Он положил лист на комод рядом со мной и наклонился ниже, всматриваясь в изображение. Дедушка пошевелил пальцами, делая хватательное движение, но при этом не глядя на меня. Я не понимал его действий. И у меня не было времени, чтобы в этом разбираться.
– Дай, дай, – сказал он, двигая пальцами.
Наконец я сообразил: дедушке нужна была ручка. Он хотел рисовать. Для меня это были не игрушки. Однако старик вёл себя так, словно я был маленьким ребёнком, который занимался рисованием забавы ради. Мне это не по душе. Но дедушку вряд ли удастся остановить. Я просто чувствовал, что так просто он меня в покое не оставит.
Я протянул дедушке ручку.
Он улыбнулся.
– Дай. – Дедушка приподнял брови и взглянул на меня. Потом посмотрел вниз.
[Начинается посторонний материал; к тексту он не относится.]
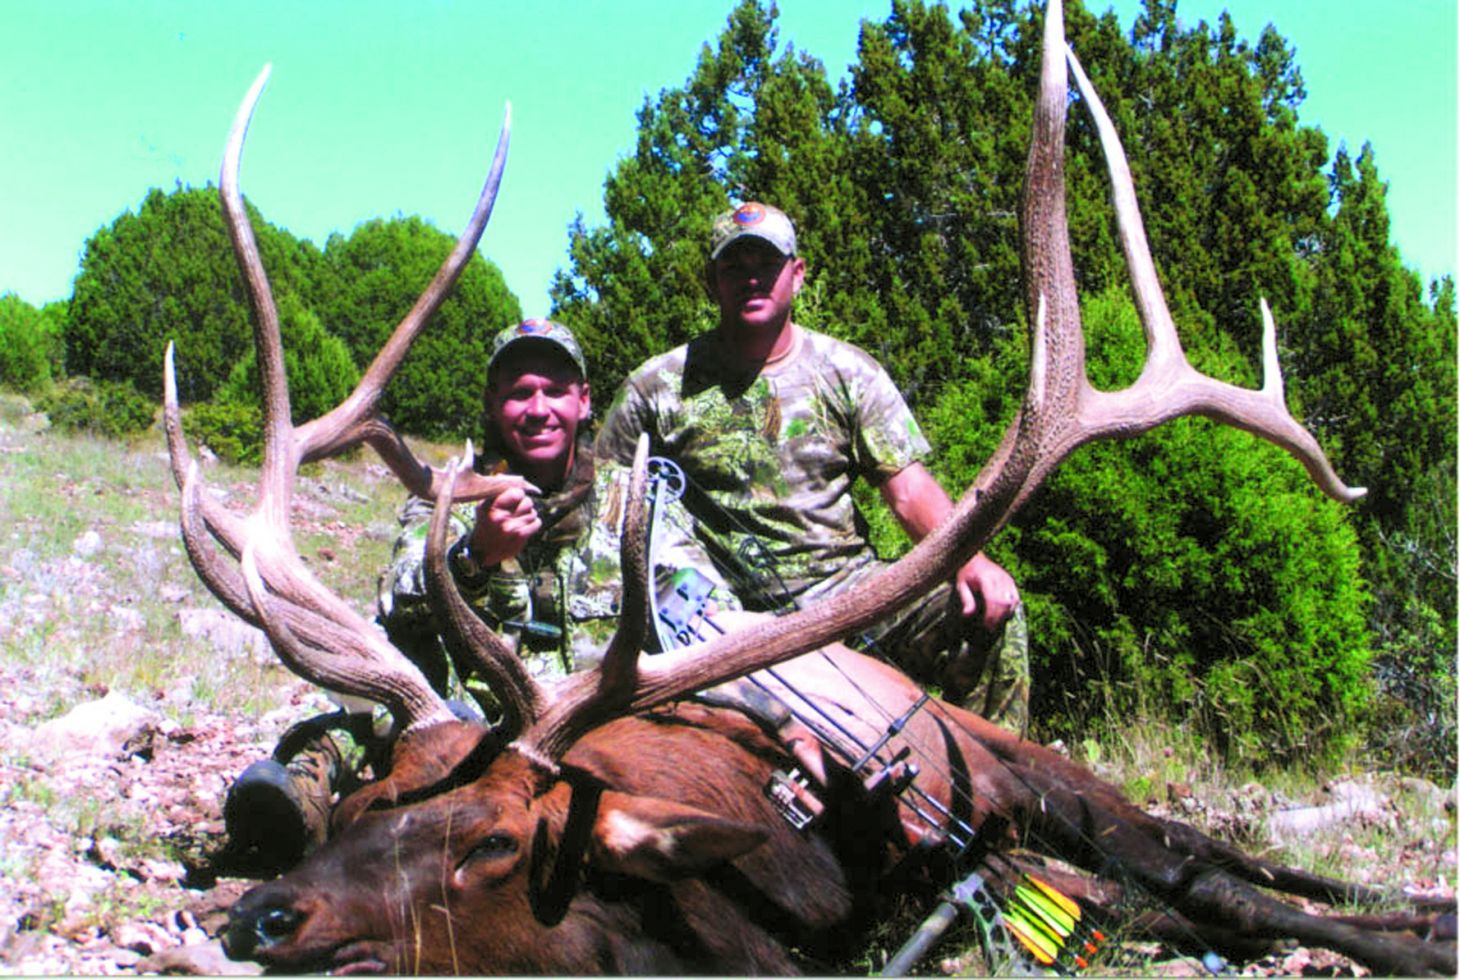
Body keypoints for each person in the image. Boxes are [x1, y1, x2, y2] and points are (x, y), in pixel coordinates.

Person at [594, 202, 1030, 734]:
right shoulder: (655, 389)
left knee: (991, 616)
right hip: (723, 627)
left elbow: (908, 490)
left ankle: (1004, 798)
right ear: (712, 282)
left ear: (796, 276)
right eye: (734, 266)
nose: (752, 278)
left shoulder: (847, 371)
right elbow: (608, 513)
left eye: (768, 265)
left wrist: (970, 560)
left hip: (851, 600)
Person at [224, 318, 626, 871]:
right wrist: (473, 554)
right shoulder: (438, 494)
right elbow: (400, 598)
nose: (538, 409)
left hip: (590, 737)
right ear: (491, 404)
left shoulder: (636, 502)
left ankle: (358, 819)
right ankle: (300, 806)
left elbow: (707, 606)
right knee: (386, 707)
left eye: (555, 391)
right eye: (518, 393)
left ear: (583, 402)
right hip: (456, 726)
Я снова вздохнул и протянул ему чистый лист бумаги.
– А! – отозвался старик и начал рисовать. Тем временем я стоял, прислонившись спиной к стене.
Всё это выглядело нелепо. Я посмотрел в пыльное окно. На другой стороне улицы Миссис Билски вывешивала на верёвку постиранное бельё. Её кот пытался играть со свисающими краями простынёй. Коты мне никогда не нравились.